Outgoing president Ben Derbyshire offers his thoughts on the state, and the future, of architectural education

Among the many frustrations brought about by the protracted nature of the Brexit negotiations has been the moratorium imposed by MHCLG on the long overdue Routes to Registration review of architectural education. In my RIBAJ column in April 2018, written jointly with the then chair of ARB, Nabila Zulqifar, we shared a commitment to a review of the programme and curriculum that would-be architects are offered. Now she has moved on, and in the final weeks of my own tenure at RIBA, we must both leave this task to our successors. But with Alan Jones as President and Nicky Watson as Vice President Education I am confident of progress.

I’m often asked whether I believe we are producing too many architects and whether the excess supply drives down remuneration. My answer to that thorny question is not that we should impose quotas on school places. Instead we must continuously raise standards – for entry, at examination and in professional practice. In so doing, we must ensure a socially diverse entry and that the curriculum is perceived by students as being relevant, adding value to their career aspirations and to addressing social challenges.

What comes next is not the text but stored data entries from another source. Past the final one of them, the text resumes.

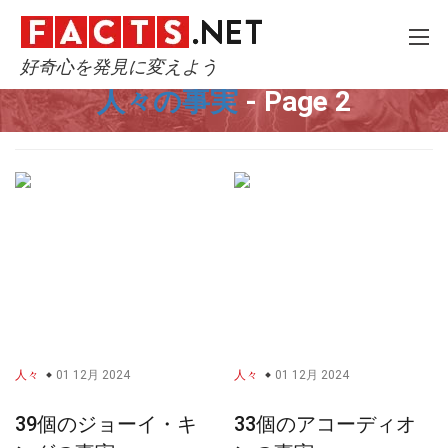
好奇心を発見に変えよう
Home
歴史
人々
Page 2
人々の事実
- Page 2
人々
01 12月 2024
人々
01 12月 2024
39個のジョーイ・キ
33個のアコーディオ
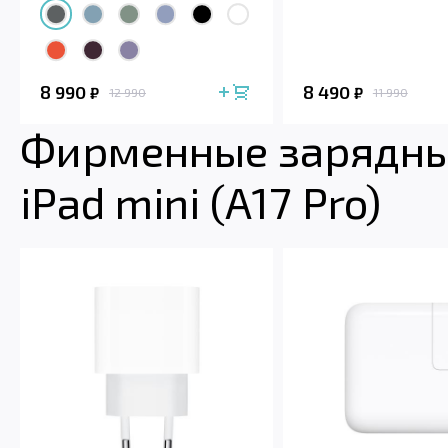
8 990
8 490
₽
₽
12 990
11 990
Фирменные зарядные
iPad mini (A17 Pro)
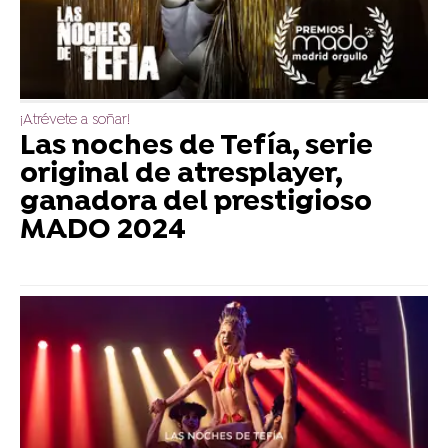
¡Atrévete a soñar!
Las noches de Tefía, serie
original de atresplayer,
ganadora del prestigioso
MADO 2024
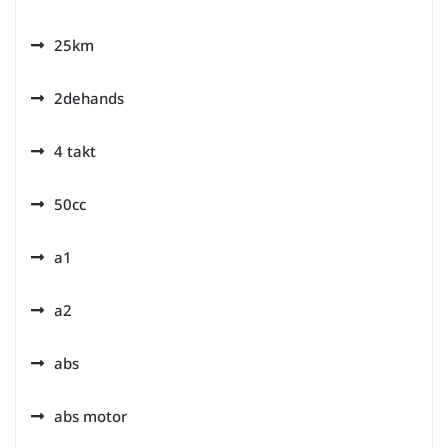
25km
2dehands
4 takt
50cc
a1
a2
abs
abs motor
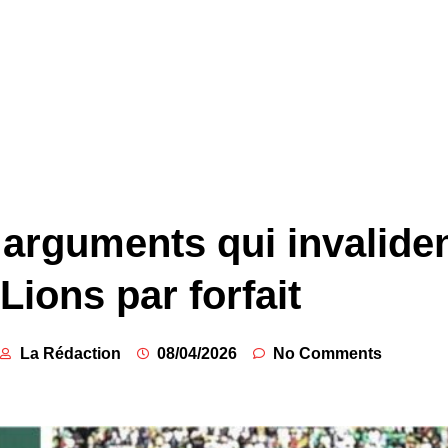
 arguments qui invaliden
Lions par forfait
La Rédaction
08/04/2026
No Comments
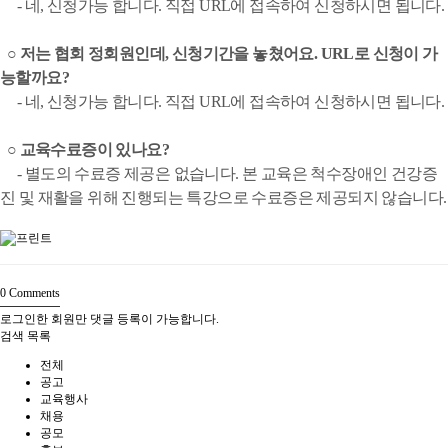
- 네, 신청가능 합니다. 직접 URL에 접속하여 신청하시면 됩니다.
○
저는 협회 정회원인데, 신청기간을 놓쳤어요. URL로 신청이 가
능할까요?
- 네, 신청가능 합니다. 직접 URL에 접속하여 신청하시면 됩니다.
○
교육수료증이 있나요?
- 별도의 수료증 제공은 없습니다. 본 교육은 척수장애인 건강증
진 및 재활을 위해 진행되는 특강으로 수료증은 제공되지 않습니다.
0
Comments
로그인한 회원만 댓글 등록이 가능합니다.
검색
목록
전체
공고
교육행사
채용
공모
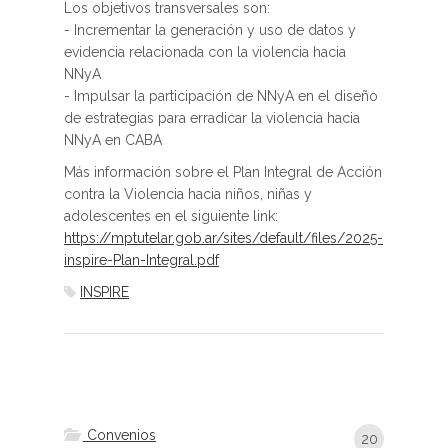
Los objetivos transversales son:
- Incrementar la generación y uso de datos y
evidencia relacionada con la violencia hacia
NNyA
- Impulsar la participación de NNyA en el diseño
de estrategias para erradicar la violencia hacia
NNyA en CABA
Más información sobre el Plan Integral de Acción
contra la Violencia hacia niños, niñas y
adolescentes en el siguiente link:
https://mptutelar.gob.ar/sites/default/files/2025-
inspire-Plan-Integral.pdf
INSPIRE
Convenios
20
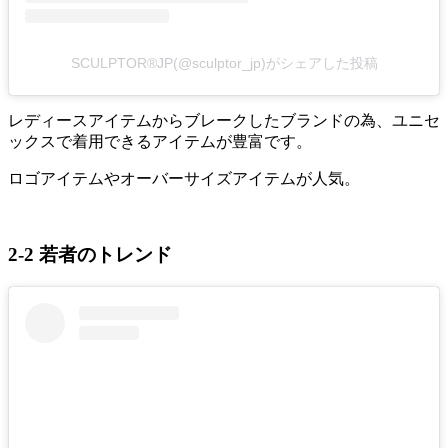
SCULPTOR®︎JP(@sculptor_jp)がシェアした投稿
レディースアイテムからブレークしたブランドの為、ユニセ
ックスで着用できるアイテムが豊富です。
ロゴアイテムやオーバーサイズアイテムが人気。
2-2 若者のトレンド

We should pay closer attention to the progression rates for architectural education, nurturing progression among BAME students and women in particular. The numbers fall for both groups, especially after Part 1, with a half of all students or more ultimately failing to register. Some educators defend this on the basis that the architectural degree is a good general education. I worry about that claim given the curriculum is often actually largely vocational in content.

My term of office has brought me into contact with many of our talented students. Their ability in critical thinking, creativity, innovation and communication skills is remarkable. But there are two aspects of some of the work that trouble me.

First, how is that we seem to revel in the absurd obscurity, especially at Part 2, of some of the design briefs and research themes? This is defended on grounds that the content is less significant than the skills acquired during the process. I’m not so sure!

My other concern is the impenetrable language that surrounds much of the presentation. ‘Archispeak’, as it is often called, is a widespread phenomenon that seems to originate in education and inhibits communication in the world of practice. This obsession with an exclusive lexicon militates against winning the hearts and minds of the society we serve.

We need the worlds of practice and teaching to converge, challenging and supporting a common purpose, with a shared language focused on the needs of society. This necessitates finding ways to attract more practitioners into teaching, with less insistence on PhDs and more recognition of practice-based research among educators. We also need to improve the relationship between the institute and educators. The Future Architects Network, initiated by the student and associate members of RIBA Council, certainly should help with that.

Having said I must leave driving change to others, I’ll end with my personal view, which is that the profession needs to adopt a much more rigorous approach to life-long learning if it is to thrive. We must consolidate areas of competence in sustainable construction, technology and regulation to enable diversification of our clientele and adaption to rapid technological change. The notion of a once-and-for-all education, capable of imbuing career-long professional competence in the manner of the classic The Honeywood File, is no longer remotely appropriate.

Recent changes to digitise the RIBA’s Professional Development record should be taken even further, building a compulsory framework of CPD modules consisting of updates and refresher courses as well as a broad curriculum of new areas of study. That way, we can continue to build confidence in the value of a contribution that is up to the minute, effective and ethical.

Meanwhile, it would be no surprise if the academic institutions were overwhelmed by a growing demand for the apprenticeships in architecture and other forms of combined employment and learning. During the development of architectural apprenticeships that were formally approved last year, those of us who were participating in the ‘trailblazer’ stage found that 80% of our Part 1 students chose ‘earn as you learn’ when asked which route they would prefer to final qualification. Straws in the wind, I’d say.

I’m indebted to Alan Jones and Nicky Watson for their comments and contributions to this column.